Les barrages en première ligne face aux extrêmes climatiques
En bref...
Le changement climatique rend les crues et les sécheresses plus soudaines et plus longues et les débits plus instables. Ces événements extrêmes, autrefois rares, deviennent fréquents et destructeurs.
Ils menacent nos territoires, nos cultures et nos écosystèmes. Face à ces déséquilibres, les barrages jouent un rôle clé : ils ne contrôlent pas le climat, mais ils permettent de mieux en amortir les effets.
Limiter les crues, protéger les territoires
Lorsque de fortes pluies tombent brutalement sur un bassin versant (zone géographique où toutes les eaux de pluie s’écoulent vers un même cours d’eau) les rivières peuvent rapidement déborder et inonder les territoires en aval.
Les barrages-réservoirs situés sur ces bassins permettent de retenir une partie de l’eau en amont, réduisant fortement le niveau des crues. Ils agissent comme des tampons hydrauliques, capables d’absorber temporairement les excès d’eau.
Cela permet de réduire l’intensité des crues, de décaler leur pic, et de contribuer à la protection des zones habitées, agricoles ou industrielles en aval. Certains ouvrages sont même conçus spécifiquement pour cet usage : ce sont les barrages écrêteurs de crues.
“Chaque année, des milliers d’hectares de terres agricoles, des routes et des habitations sont épargnés grâce à cette capacité de régulation.”
À titre d’exemple, en Champagne-Bourgogne, les quatre lacs-réservoirs gérés par l’établissement public Seine-Grands-Lacs peuvent retenir jusqu’à 807 millions de m³ d’eau.
Cette capacité permet de réguler les crues de la Seine et de ses affluents, en limitant les débordements et les inondations en aval, notamment dans des zones densément urbanisées comme Paris ou les vallées de la Marne et de l’Yonne.
Faire face aux sécheresses et soutenir les débits
En période de sécheresse, l’effet inverse se produit : les barrages libèrent de l’eau stockée pour maintenir un débit minimal dans les rivières, garantir la vie aquatique et alimenter les usages prioritaires (eau potable, irrigation, industrie).
Ce rôle est appelé “soutien d’étiage”, et il est crucial dans des régions entières où les cours d’eau seraient à sec pendant l’été sans ces apports. Les lâchers sont faits de façon programmée et mesurée, selon les besoins des milieux et des usagers. Ils permettent aussi de préserver la qualité de l’eau en maintenant un flux suffisant pour diluer les polluants ou refroidir les rivières.
Des usages encadrés et équilibrés
Le rôle des barrages dans la prévention des crues ou le soutien d’étiage n’est pas laissé au hasard : des règles de gestion strictes sont établies par les autorités hydrauliques (DREAL, Préfectures, agences de l’eau) et des scénarios de crue sont modélisés pour chaque ouvrage.
De plus des plages de volumes sont réservées dans certains réservoirs pour absorber des crues potentielles ou garantir le soutien d’étiage.
Ce sont des décisions techniques, anticipées et coordonnées, prises en lien avec les collectivités, les syndicats de rivière, les agriculteurs, les services de sécurité civile… et dans le respect d’une hiérarchie des usages clairement définie.
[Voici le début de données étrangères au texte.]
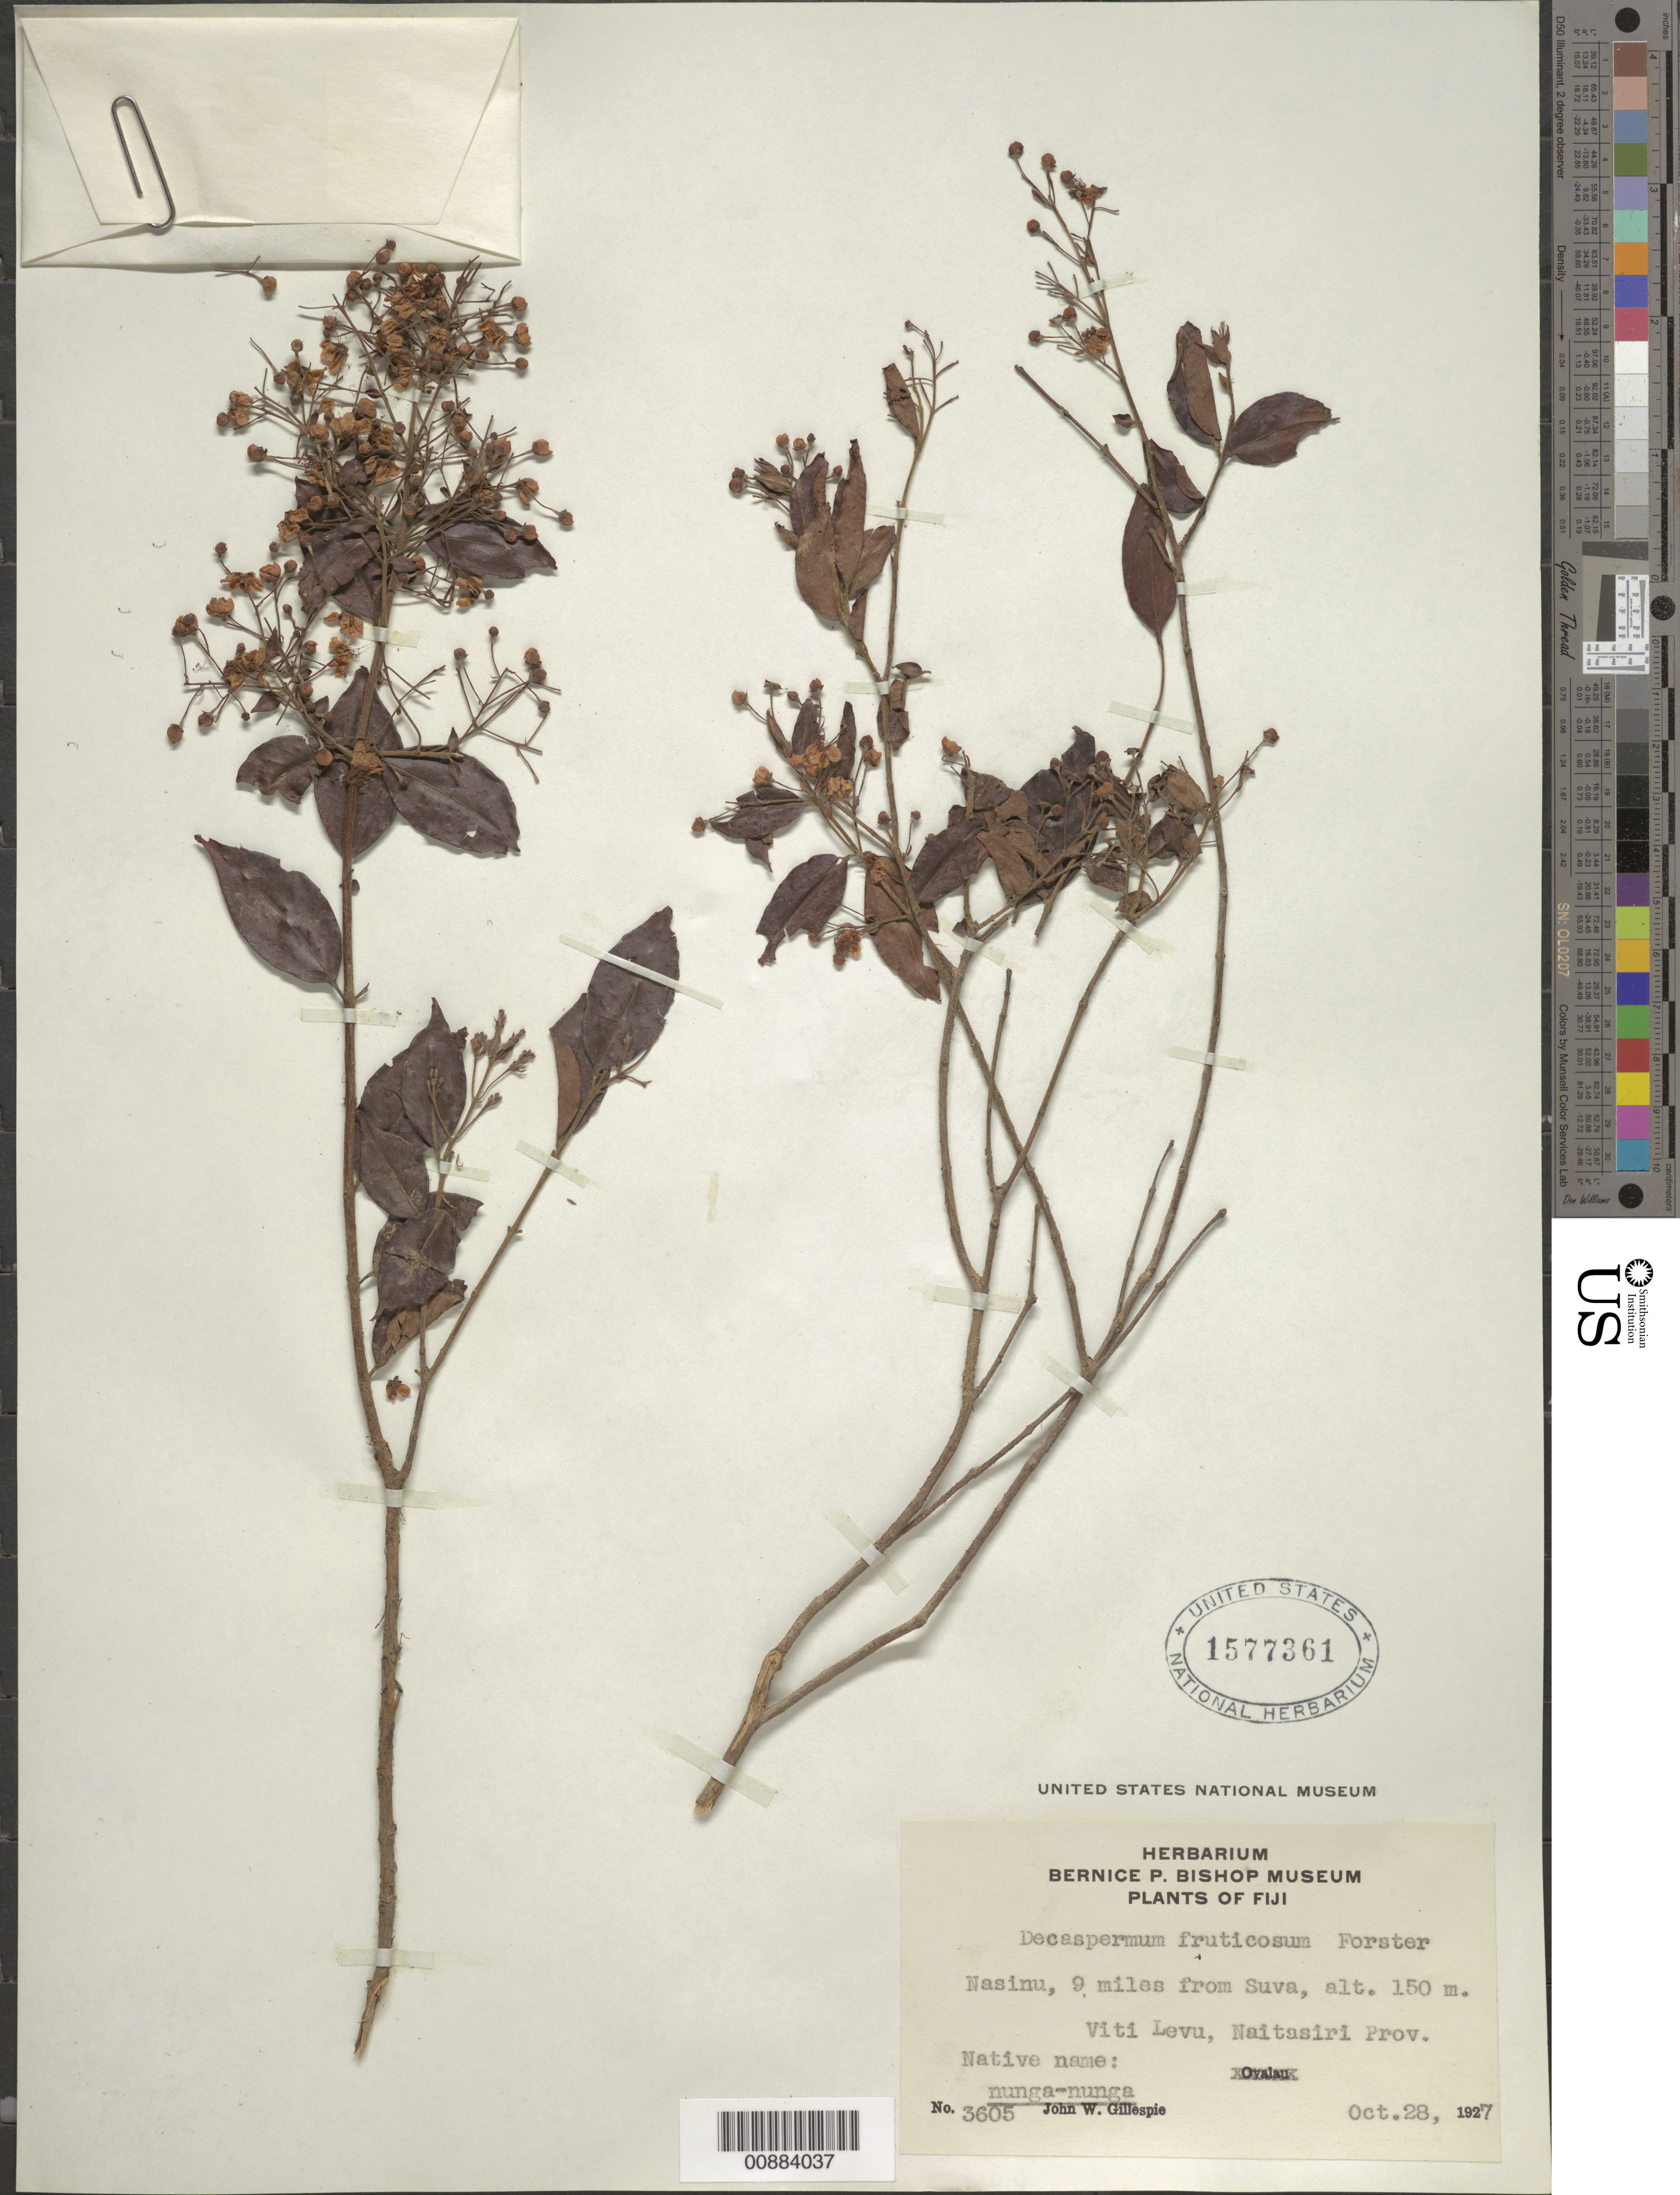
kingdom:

L’eau est répartie selon des priorités définies par la loi : alimentation en eau potable, préservation des milieux aquatiques, irrigation, usages économiques ou industriels.
Tous les besoins sont pris en compte, dans un souci d’équité et de préservation collective de la ressource : aucun acteur ne peut s’accaparer l’eau au détriment des autres.
- Pour aller plus loin
Un levier d’adaptation au changement climatique
Dans les années à venir, la gestion de l’eau devra faire face à des tensions croissantes : moins d’eau disponible l’été, plus d’eau concentrée sur de courtes périodes, et des conflits d’usage amplifiés.
Les barrages, sans être une solution miracle, font partie des infrastructures les plus efficaces pour amortir ces chocs et gagner du temps :
Temps pour adapter les cultures,
Temps pour réorganiser les usages,
Temps pour investir dans des solutions complémentaires.
Ils constituent un levier d’adaptation territoriale, qui articule sécurité, continuité écologique et résilience humaine.